Tillakaratne Dilshan has admitted that his side were "20 or 25 runs" short of a winning total in the second one-day international against South Africa in East London. Sri Lanka put on 236 for 6 after a slow start - they had managed just 82 runs by the halfway stage of their innings.
"The wicket was slow but we tried to get to 250," Dilshan said. "In the first 20 overs, we did not get enough runs. They bowled and fielded really well."
South Africa removed Dilshan in the second over and Kumar Sangakkara in the 10th, forcing Sri Lanka to retreat into defensive mode. Dinesh Chandimal had to partner Upul Tharanga in building an innings from the ground up and then join forces with bigger-hitters to craft a competitive total. "He [Chandimal] is one of the fine youngsters of Sri Lankan cricket," Dilshan said. "We wanted to give him opportunity at No. 4 and we hope he can carry on the same form in the next three matches."
Although South Africa's bowlers did not extract great pace or bounce from a tame strip, they were able to strangle Sri Lanka, something captain AB de Villiers put down to their combined efforts. "We took crucial wickets halfway through the game," de Villiers said. "We picked up Sangakkara and Jayawardene early on, and those two are some of their match-winners. It was a good team effort."

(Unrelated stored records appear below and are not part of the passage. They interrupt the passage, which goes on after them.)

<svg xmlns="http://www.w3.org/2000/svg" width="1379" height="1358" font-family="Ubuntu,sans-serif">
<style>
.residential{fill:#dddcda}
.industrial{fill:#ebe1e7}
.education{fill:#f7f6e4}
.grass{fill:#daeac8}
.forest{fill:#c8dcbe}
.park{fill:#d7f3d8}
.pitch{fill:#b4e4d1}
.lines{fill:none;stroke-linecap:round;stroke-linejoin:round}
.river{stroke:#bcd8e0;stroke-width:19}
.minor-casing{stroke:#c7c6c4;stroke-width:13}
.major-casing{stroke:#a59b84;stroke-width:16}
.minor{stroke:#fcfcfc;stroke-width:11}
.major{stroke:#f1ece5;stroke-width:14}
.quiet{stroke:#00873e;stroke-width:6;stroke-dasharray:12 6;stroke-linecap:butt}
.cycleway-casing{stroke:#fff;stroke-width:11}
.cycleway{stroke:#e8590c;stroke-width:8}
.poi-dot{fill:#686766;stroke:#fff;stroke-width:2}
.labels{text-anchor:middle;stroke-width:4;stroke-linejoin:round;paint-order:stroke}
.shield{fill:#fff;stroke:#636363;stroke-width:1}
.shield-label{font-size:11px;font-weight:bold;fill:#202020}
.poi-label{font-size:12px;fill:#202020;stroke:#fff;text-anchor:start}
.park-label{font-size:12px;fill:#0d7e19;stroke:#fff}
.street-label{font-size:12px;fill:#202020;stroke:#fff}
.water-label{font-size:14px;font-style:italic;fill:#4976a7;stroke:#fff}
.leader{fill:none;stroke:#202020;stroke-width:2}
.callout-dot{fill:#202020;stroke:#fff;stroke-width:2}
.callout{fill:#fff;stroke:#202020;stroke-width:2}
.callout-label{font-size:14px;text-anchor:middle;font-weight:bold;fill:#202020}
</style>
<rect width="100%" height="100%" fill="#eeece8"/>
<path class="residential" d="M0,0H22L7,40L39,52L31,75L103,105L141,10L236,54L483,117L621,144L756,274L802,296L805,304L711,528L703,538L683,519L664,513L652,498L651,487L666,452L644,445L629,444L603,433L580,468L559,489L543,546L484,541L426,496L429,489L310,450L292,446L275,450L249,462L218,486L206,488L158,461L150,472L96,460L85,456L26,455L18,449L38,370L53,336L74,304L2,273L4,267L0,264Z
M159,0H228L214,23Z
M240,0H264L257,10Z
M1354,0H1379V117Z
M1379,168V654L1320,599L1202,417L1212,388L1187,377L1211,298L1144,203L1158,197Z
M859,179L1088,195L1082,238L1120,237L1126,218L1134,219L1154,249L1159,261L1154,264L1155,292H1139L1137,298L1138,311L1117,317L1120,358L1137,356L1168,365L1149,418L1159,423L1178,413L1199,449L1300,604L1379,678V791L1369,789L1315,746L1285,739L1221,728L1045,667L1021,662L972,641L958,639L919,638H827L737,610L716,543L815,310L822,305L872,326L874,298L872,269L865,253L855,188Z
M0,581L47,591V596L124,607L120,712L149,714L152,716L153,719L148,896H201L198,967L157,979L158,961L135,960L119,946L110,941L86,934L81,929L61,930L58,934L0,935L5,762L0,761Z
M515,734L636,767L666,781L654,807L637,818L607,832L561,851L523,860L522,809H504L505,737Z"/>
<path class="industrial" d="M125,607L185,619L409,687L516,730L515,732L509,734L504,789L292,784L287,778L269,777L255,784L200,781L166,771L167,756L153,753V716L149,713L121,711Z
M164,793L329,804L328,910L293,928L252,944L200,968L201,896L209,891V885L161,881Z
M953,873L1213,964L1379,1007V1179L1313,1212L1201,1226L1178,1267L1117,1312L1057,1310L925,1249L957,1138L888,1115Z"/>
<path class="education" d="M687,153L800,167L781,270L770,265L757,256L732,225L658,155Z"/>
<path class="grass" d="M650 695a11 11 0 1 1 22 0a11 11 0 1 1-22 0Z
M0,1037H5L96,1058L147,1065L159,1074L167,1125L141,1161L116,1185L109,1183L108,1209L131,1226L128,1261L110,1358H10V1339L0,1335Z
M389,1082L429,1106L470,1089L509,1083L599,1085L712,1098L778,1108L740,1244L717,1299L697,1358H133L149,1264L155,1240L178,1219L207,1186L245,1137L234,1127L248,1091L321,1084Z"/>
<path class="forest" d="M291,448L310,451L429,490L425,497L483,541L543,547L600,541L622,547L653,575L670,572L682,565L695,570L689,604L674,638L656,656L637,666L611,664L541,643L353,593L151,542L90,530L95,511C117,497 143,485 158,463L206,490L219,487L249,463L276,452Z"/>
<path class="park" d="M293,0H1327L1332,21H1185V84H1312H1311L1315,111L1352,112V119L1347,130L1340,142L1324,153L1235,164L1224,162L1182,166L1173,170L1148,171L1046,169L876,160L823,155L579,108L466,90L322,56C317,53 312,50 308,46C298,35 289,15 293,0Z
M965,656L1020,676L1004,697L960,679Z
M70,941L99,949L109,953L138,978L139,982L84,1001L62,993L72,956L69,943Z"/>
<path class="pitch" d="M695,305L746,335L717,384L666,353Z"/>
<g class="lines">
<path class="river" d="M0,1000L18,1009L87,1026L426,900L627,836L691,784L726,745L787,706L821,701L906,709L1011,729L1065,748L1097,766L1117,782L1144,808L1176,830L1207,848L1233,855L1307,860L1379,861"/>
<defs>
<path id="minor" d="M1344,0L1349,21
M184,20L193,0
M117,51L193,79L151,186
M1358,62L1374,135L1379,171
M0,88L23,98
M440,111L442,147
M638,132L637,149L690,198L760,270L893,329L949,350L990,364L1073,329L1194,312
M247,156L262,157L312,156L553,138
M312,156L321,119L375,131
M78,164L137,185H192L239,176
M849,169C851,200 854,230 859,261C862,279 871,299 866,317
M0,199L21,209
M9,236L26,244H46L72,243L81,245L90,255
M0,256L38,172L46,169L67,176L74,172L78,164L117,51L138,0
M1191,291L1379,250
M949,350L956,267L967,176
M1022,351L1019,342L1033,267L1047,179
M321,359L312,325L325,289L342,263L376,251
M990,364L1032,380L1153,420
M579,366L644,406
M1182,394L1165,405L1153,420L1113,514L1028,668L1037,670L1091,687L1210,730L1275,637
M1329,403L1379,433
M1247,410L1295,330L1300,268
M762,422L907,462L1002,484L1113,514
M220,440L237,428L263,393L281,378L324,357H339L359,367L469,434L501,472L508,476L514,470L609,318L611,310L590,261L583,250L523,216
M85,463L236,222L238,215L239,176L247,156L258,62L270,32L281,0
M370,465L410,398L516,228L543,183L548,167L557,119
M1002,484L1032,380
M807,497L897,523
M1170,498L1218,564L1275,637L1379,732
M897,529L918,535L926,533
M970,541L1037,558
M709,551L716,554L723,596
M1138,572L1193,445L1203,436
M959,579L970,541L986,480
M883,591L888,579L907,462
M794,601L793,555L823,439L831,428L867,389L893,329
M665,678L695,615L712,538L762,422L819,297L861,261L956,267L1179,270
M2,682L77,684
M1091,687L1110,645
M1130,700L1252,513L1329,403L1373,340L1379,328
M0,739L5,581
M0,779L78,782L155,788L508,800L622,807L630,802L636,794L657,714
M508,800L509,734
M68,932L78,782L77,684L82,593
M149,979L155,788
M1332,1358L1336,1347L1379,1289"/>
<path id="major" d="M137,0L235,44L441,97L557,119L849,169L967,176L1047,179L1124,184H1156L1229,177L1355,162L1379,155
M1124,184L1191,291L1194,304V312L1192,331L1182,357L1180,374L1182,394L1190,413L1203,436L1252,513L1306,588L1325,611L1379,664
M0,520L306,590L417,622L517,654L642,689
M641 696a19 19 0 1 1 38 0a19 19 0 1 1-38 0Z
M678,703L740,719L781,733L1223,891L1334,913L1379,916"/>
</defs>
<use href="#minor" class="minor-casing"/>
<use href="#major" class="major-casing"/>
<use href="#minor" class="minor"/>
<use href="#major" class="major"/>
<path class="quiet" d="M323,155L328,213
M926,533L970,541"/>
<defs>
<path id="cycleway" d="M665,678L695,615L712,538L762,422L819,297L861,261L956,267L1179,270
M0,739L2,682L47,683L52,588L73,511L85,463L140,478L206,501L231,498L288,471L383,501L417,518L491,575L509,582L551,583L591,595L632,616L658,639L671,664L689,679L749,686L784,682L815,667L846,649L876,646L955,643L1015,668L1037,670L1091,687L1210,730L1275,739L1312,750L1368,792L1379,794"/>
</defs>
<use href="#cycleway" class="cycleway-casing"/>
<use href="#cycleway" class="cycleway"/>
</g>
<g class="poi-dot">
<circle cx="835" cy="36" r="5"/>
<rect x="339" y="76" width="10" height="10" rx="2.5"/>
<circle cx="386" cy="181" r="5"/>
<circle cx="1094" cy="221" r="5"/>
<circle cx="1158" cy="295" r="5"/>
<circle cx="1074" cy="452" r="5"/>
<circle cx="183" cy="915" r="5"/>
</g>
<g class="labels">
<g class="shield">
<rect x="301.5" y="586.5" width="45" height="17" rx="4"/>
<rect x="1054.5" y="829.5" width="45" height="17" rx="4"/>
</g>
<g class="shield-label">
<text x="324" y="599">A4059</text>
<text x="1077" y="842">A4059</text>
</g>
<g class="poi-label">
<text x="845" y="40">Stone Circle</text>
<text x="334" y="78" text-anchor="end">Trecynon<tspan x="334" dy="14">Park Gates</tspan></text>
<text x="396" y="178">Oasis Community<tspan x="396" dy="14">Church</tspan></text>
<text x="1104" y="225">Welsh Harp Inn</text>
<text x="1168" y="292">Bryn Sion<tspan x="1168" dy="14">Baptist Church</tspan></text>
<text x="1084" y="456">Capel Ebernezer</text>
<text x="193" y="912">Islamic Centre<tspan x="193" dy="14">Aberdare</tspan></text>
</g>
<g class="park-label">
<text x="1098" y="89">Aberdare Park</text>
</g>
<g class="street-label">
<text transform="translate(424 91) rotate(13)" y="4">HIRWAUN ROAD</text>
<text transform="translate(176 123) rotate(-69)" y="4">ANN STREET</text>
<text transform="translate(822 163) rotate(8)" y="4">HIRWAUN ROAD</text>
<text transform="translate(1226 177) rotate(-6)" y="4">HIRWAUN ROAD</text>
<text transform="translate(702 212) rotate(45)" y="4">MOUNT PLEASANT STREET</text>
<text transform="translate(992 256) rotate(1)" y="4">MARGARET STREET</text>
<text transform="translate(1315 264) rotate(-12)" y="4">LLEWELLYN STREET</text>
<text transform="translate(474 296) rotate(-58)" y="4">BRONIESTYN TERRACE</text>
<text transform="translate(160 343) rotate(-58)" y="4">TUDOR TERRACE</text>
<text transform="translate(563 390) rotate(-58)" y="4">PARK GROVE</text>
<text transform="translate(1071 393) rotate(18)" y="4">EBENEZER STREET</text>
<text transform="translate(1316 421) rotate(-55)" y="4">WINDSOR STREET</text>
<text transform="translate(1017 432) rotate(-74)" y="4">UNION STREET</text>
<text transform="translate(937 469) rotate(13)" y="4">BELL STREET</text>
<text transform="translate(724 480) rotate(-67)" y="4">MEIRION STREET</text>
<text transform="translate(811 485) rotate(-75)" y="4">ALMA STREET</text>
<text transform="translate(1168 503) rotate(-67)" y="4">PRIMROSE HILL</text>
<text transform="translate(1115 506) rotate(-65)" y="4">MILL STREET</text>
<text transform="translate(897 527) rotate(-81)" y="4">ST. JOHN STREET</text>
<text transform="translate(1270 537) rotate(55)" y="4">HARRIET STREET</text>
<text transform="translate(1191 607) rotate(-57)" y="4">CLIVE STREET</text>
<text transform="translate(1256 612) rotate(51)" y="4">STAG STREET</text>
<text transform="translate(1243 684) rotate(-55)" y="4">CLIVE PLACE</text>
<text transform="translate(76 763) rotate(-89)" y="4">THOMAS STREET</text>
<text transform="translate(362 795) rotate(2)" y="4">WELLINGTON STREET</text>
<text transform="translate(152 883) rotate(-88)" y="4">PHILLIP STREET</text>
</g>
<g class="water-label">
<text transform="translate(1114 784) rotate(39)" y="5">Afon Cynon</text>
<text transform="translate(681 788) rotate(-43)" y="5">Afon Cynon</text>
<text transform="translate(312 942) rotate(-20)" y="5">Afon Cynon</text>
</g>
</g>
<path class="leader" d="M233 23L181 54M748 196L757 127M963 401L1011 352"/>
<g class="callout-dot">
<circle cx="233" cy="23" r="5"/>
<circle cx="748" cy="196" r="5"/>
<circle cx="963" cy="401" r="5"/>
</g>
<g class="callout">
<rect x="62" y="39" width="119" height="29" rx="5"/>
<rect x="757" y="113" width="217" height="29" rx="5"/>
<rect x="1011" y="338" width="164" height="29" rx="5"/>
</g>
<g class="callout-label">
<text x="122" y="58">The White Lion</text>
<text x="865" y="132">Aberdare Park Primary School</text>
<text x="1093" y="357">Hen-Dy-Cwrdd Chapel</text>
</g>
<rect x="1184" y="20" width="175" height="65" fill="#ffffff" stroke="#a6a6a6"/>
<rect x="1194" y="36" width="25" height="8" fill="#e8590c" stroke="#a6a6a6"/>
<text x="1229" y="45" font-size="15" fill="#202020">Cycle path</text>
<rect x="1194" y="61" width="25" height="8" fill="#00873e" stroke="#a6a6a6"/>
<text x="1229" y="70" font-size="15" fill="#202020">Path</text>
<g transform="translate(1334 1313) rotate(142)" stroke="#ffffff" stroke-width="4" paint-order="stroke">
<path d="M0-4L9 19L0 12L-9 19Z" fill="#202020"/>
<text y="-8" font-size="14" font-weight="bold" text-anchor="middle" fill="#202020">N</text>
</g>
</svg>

Given South Africa's record in chasing moderate but tricky scores, Sri Lanka would have thought they were in with a chance throughout. But they failed to take early wickets and only made breakthroughs later on in the innings, when South Africa were on course for victory. Dilshan said the make-up of the side may have affected their ability to claim more wickets.
"Another spinner might have been handy on this wicket," Dilshan admitted. Sri Lanka could not play two specialist spinners because Ajantha Mendis was out with injury - he had a recurrence of an earlier back problem ahead of the match - forcing Dilshan to rely on himself to some degree. "I bowled nine overs, because I thought this wicket will be helpful for the spinners."
Dilshan brought himself on to attack JP Duminy, who is thought to be susceptible against spin. Duminy defied both him and Rangana Herath, and recorded a competent 66 after being moved up the order into the top four. "I prefer a bit of time when I walk out to the middle and I wasn't given that opportunity in the previous matches," Duminy said. "We are going to mix it up between myself, AB and Faf [du Plessis] for those three positions [Nos. 4, 5 and 6] in the line-up. My goal was to get us as close as possible."
With South Africa showing flexibility and innovation in their 2-0 lead, the breaking point is almost upon Sri Lanka. They will need to win the third match in Bloemfontein to stay alive in the series. "We can take a lot of positives after losing the first one-dayer badly. This one came close," Dilshan said. "If we can lift our game 10-15%, we can do well in the next three matches. Me, Sanga [Sangakkara] and Mahela [Jayawardene] are not in great form. At least two of us have to come to the party."
Sri Lanka will be boosted by the knowledge that South Africa will go into the remainder of the series somewhat unsettled at the top. Hashim Amla has been released for paternal duties after scoring a century and a half-century in the first two matches. "Hashim will be missed. Hopefully we clinch the series without him as soon as possible," de Villiers said. "But we have a lot of talent in South African cricket and I am looking forward to what the selectors come up with [as a replacement for Amla]."
Alviro Petersen is expected to be called up, to open with Graeme Smith. De Villiers indicated that the former captain will keep his position, despite his poor run of late. "Graeme is a huge factor in our team," de Villiers said. "He is not scoring 1000 runs in every game at the moment but he will be back soon."
South Africa's squad for the next match will be announced on Sunday. The selectors are also deliberating the right time to offer Jacques Kallis a rest.